The reaction of magnesium metal with ethyl bromide 4 in the presence of ether forms the Grignard reagent, ethyl magnesium bromide (6). In ethyl bromide the carbon of the C-Br bond is δ+. By inserting Mgo in the C-Br bond, the carbon becomes δ- (or -1) owing to the electropositive nature of Mg+2.

The carbon in question is reduced by 2 electrons while Mgo is oxidized to Mg+2. When water is added to the Grignard reagent, acid/base chemistry ensues. Because CH3CH2- is a stronger base than Br-, the proton of water reacts to form ethane (see pKa's). The overall conversion of ethyl bromide 4 to ethane 2 is a reduction of the carbon skeleton.

Halogenation of Ethylene

The halogenation of ethylene is a 2 electron oxidation of the carbon skeleton. Consider the bromination shown below. The dibromide 7 has both bromine atoms more electronegative than carbon whereas Br2 had one of the bromine atoms positive. Ethylene is oxidized, bromine is reduced. If dibromide 7 is reduced with zinc metal (see the section above), the zinc is oxidized to Zn+2 and ethylene is formed. On the other hand, if an elimination occurs with base, the oxidation level of vinyl bromide 8 remains the same as dibromide 7 (see Addition of HBr to Ethylene, E2 Elimination, SN2 Substitution for review). How can you

tell?

Compare vinyl bromide 8 with ethylene. If H2 were added to the double bond of 8 (a 2 electrom reduction), ethyl bromide would be formed which, as stated earlier, is at the same oxidation level as ethylene. Alternatively, to form vinyl bromide 8 from ethylene, an electropositive hydrogen would have to be replaced by electronegative bromine, a process that is a net 2 electron oxidation of carbon. Remember, absolute charges are not being assigned to atoms in as much two compounds are being compared to determine if the carbon skeleton is more, or less, oxidized.

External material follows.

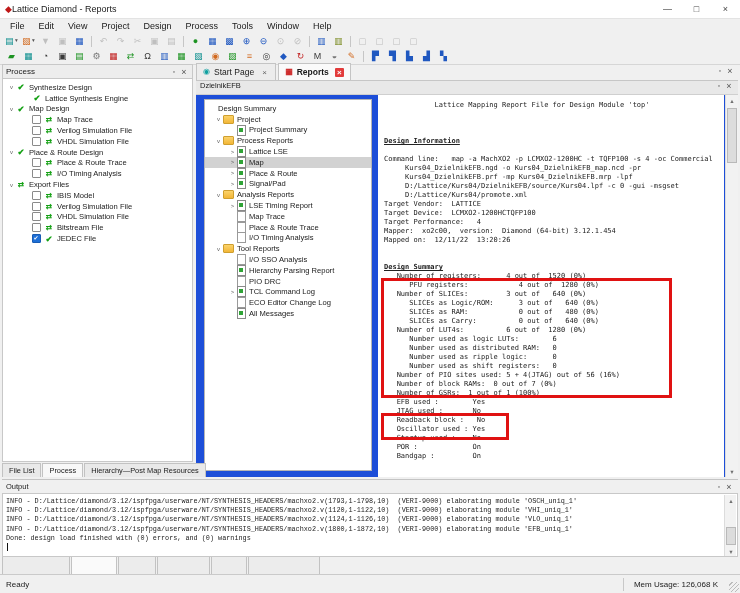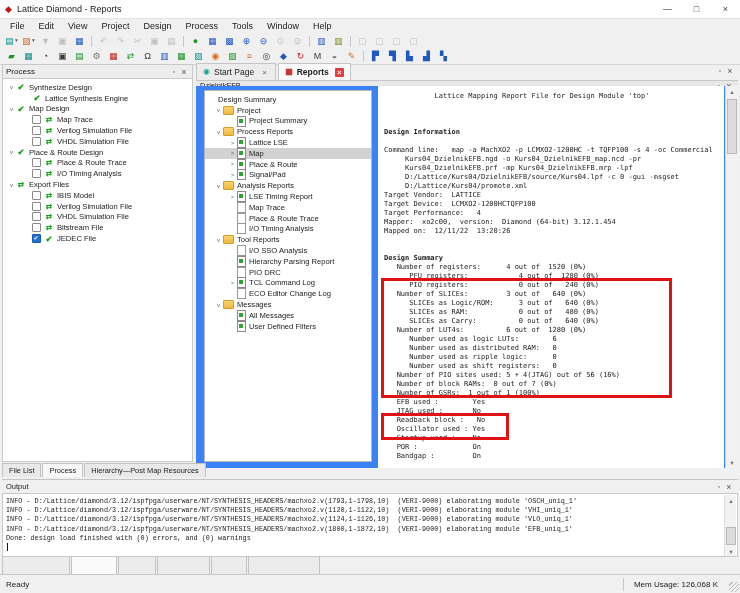"Lattice Diamond - Reports" #win-title { margin-left: 5px -> none }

Alcohols, Aldehydes and Carboxylic Acids

The formation of ethanol 5 by the addition of water to ethylene 1 is a non-oxidative process (Addition of HBr to Ethylene, E2 Elimination, SN2 Substitution). Acetaldehyde (9a) is formed by a 2 electron oxidation of ethanol and, in turn, acetic acid (10a) is the 2 electron oxidation product of acetaldehyde. A carbonyl group (C=O) is polarized with positive charge on the carbon and negative charge on oxygen. Addition of H2O (H+ and OH-), a non-oxidative process, across the carbonyl group of acetaldehyde 9a gives the hydrated form of acetaldehyde 9b. Acetaldehyde 9a and hydrate 9b are at the same oxidation level. Now imagine exchanging a C1 hydrogen of ethanol (5) for an OH group to form 9b. This process has increased the oxidation level (more positive) of C1 of ethanol by loss of 2 electrons. The two cycles, 5 --> 9a --> 9b and 5 --> 9b, must sum to the same number of electrons. Similarly, the conversion of 9b to the hypothetical triol 10b, which can be viewed as the hydrated form of a carboxylic acid, is a 2 electron oxidation.

Summary

The chart below includes the examples that have been discussed in addition to others. Convince yourself that each compound within the designated oxidation level is interconvertible without oxidation or reduction and that interconversions between levels involve oxidation or reduction. You may wish to complete the chart up to -14 electrons where acetic acid is oxidized to two molecules of CO2. In fact, all of these carbon compounds can be converted to CO2.